Funding for arts and technology teachers in Amherst Town Council’s hands

  • Children board buses Tuesday at Wildwood School in Amherst. GAZETTE FILE PHOTO

Staff Writer
Published: 4/29/2022 12:52:52 PM
Modified: 4/29/2022 12:51:25 PM

AMHERST — Bringing arts and technology teachers back to full-time positions at the town’s three elementary schools next fall will depend on the Town Council increasing school spending beyond what will be recommended by the town manager.

With a $25.53 million budget request approved in March by the Amherst School Committee, or $52,800 higher than guidelines set by the Finance Committee, school officials this week learned in a memo from Town Manager Paul Bockelman that he will not include that extra money when he presents a fiscal year 2023 municipal spending plan to councilors on Monday.

That means the restoration of art and technology instruction to five days a week at Crocker Farm, Wildwood and Fort River schools, and ensuring those subjects are integrated into the larger curriculum, could be in jeopardy, and will depend on the Town Council successfully overriding Bockelman’s recommendation.

School Committee member Peter Demling said the committee’s request for additional spending should remain intact, even if it violates the town-established guidelines.

“It’s the Town Council’s job to fund that if they think it’s a reasonable request,” Demling said.

But Demling also said he was disappointed that Bockelman sent a memo to Superintendent Michael Morris that the full request will not be supported, and described that as not engaging in good faith, despite the school committee being “altar boys of staying within guidance and experiencing very painful cuts.” 

“Now we want to go over a hair, and we’re getting absolutely pure pushback without discussion,” Demling said. “On principle, I can’t accept that.”

School Committee member Jennifer Shiao proposed that the committee reduce the extra funding being sought from the town, with an additional $31,000 expect to come to the town in chapter 70 state aid for schools. That idea was not supported by her colleagues.

“I even feel more so that we’re passing the buck to the Town Council,” Shiao said. “We’re unable to come up with a solution and are passing it on to another elected body to make a decision.”

Originally, the plan was to couple the added spending in the budget with $26,400 in Elementary and Secondary School Emergency Relief (ESSER) money from the federal CARES Act, though that portion being directed to arts and technogy teachers will now be covered by extra revenue the schools are receiving.

While the schools could use more ESSER funds to build the budget, Morris said he fears that doing so could lead to a situation where more significant cuts happen in future years. “I do have real concerns,” Morris said.

Chairwoman Allison McDonald said she would not be in favor of reopening the budget, and that the committee should encourage the Town Council to increase school spending via a two-thirds vote.
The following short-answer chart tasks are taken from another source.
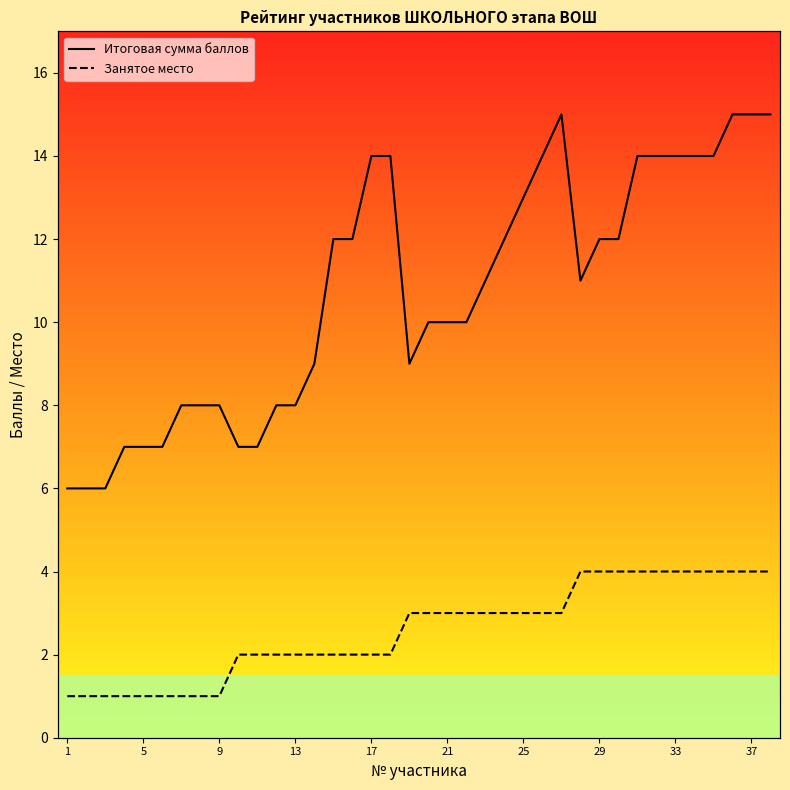

What is the maximum value for Итоговая сумма баллов?

15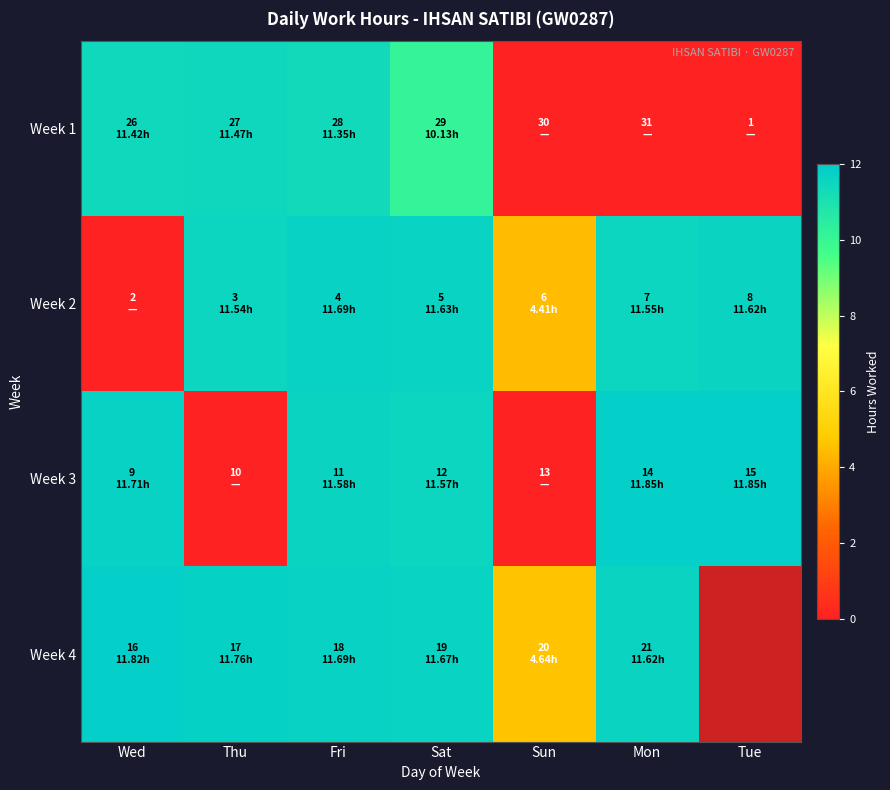

What is the average value of the Week 1 series?

6.3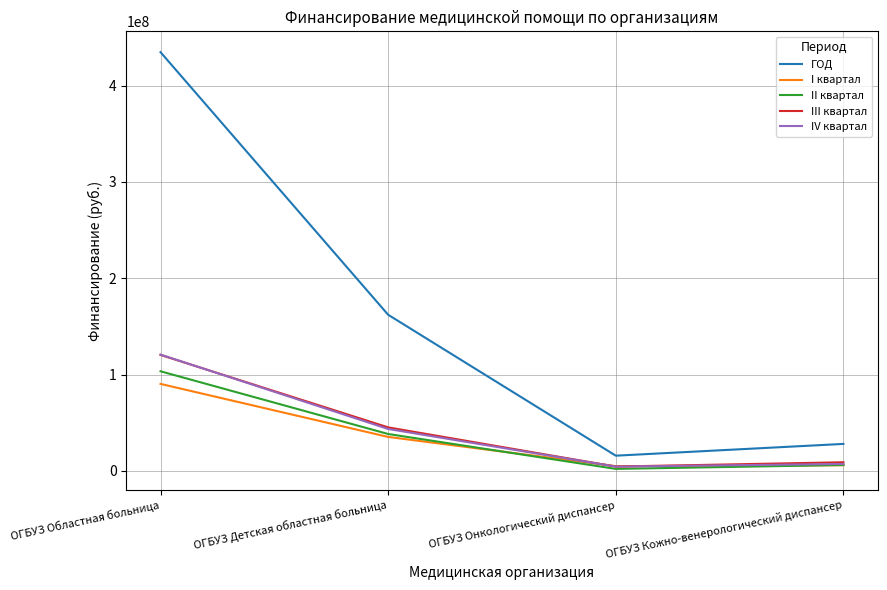

Rank the categories by ГОД value from lowest to highest.

ОГБУЗ Онкологический диспансер, ОГБУЗ Кожно-венерологический диспансер, ОГБУЗ Детская областная больница, ОГБУЗ Областная больница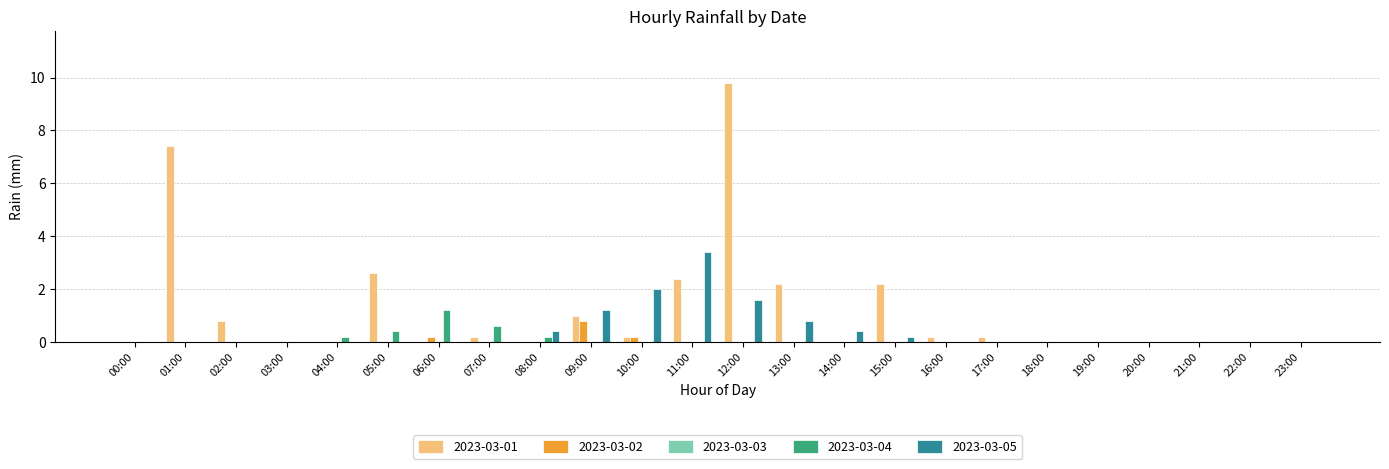

What is the sum of all 2023-03-04 values?

2.6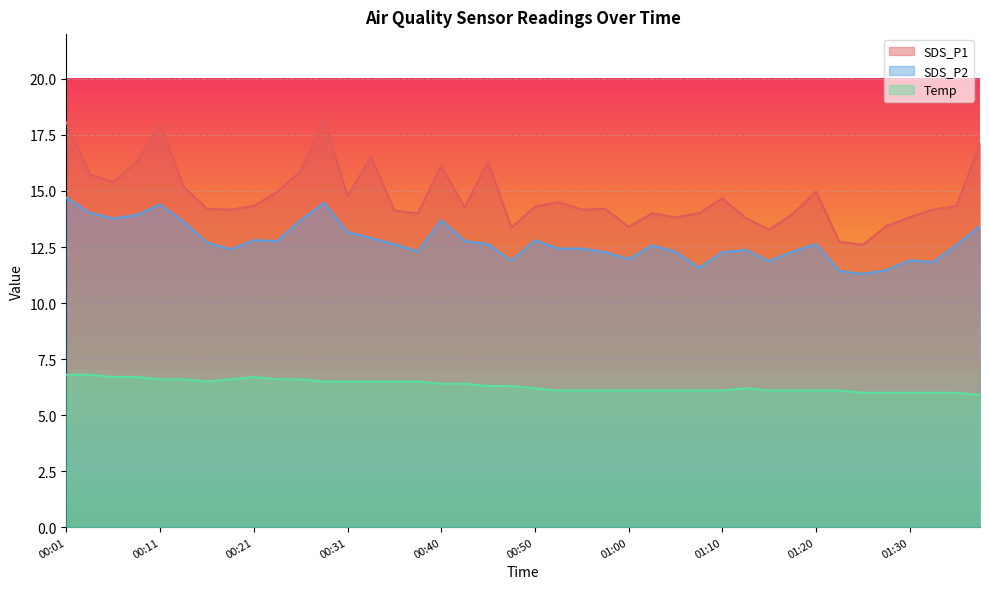

What is the label of the 40th point from the left?

01:37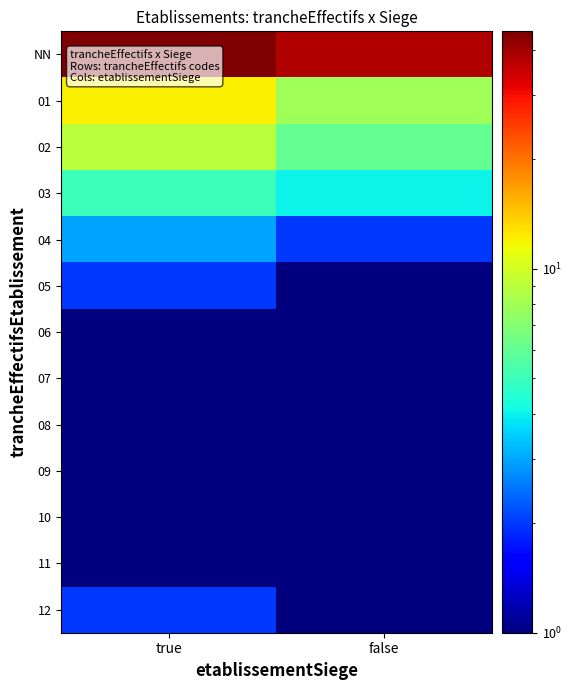

What is the minimum value shown in the chart?

0.5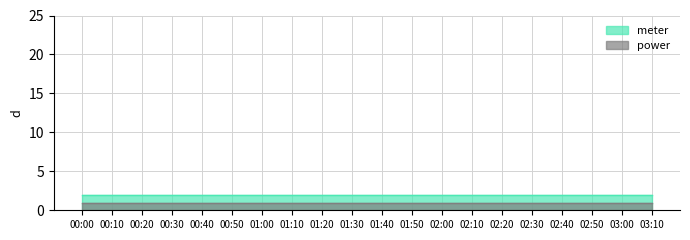

What position from the right is 03:00?

2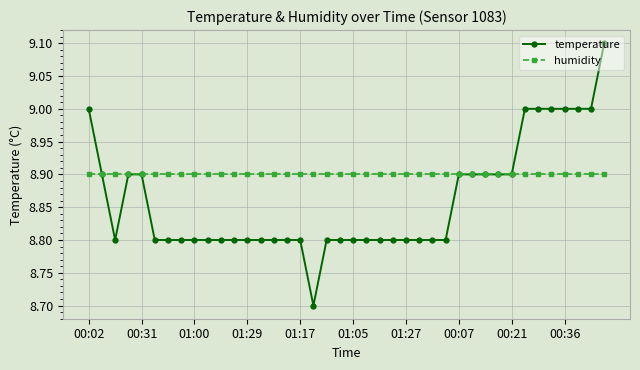

What is the value of the temperature point at the 38th from the left?

9.0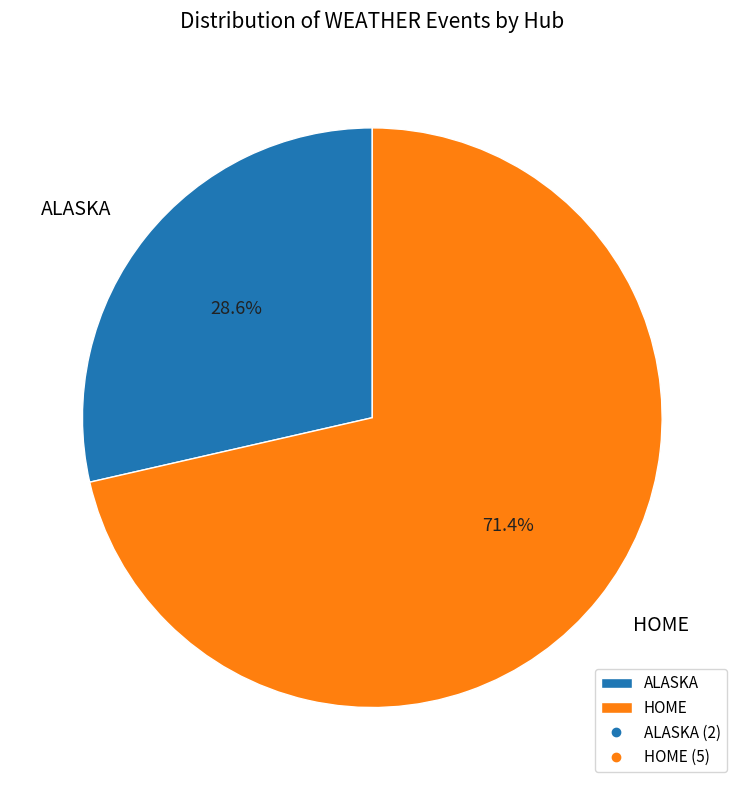

Is HOME the majority of the pie?

Yes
Similar to previous meetings, the oral and written comments from community members and teachers demonstrated support for the school committee’s position.

Nicole Singer, an art teacher at Fort River, said the committee should turn to ESSER funds if the town won’t provide the extra funding.

"Our students deserve high-quality art and tech for the upcoming school year," Singer said.

Victoria Munroe, a first grade teacher at Fort River, said that having full-time arts and technology teachers is critical for collaboration among staff.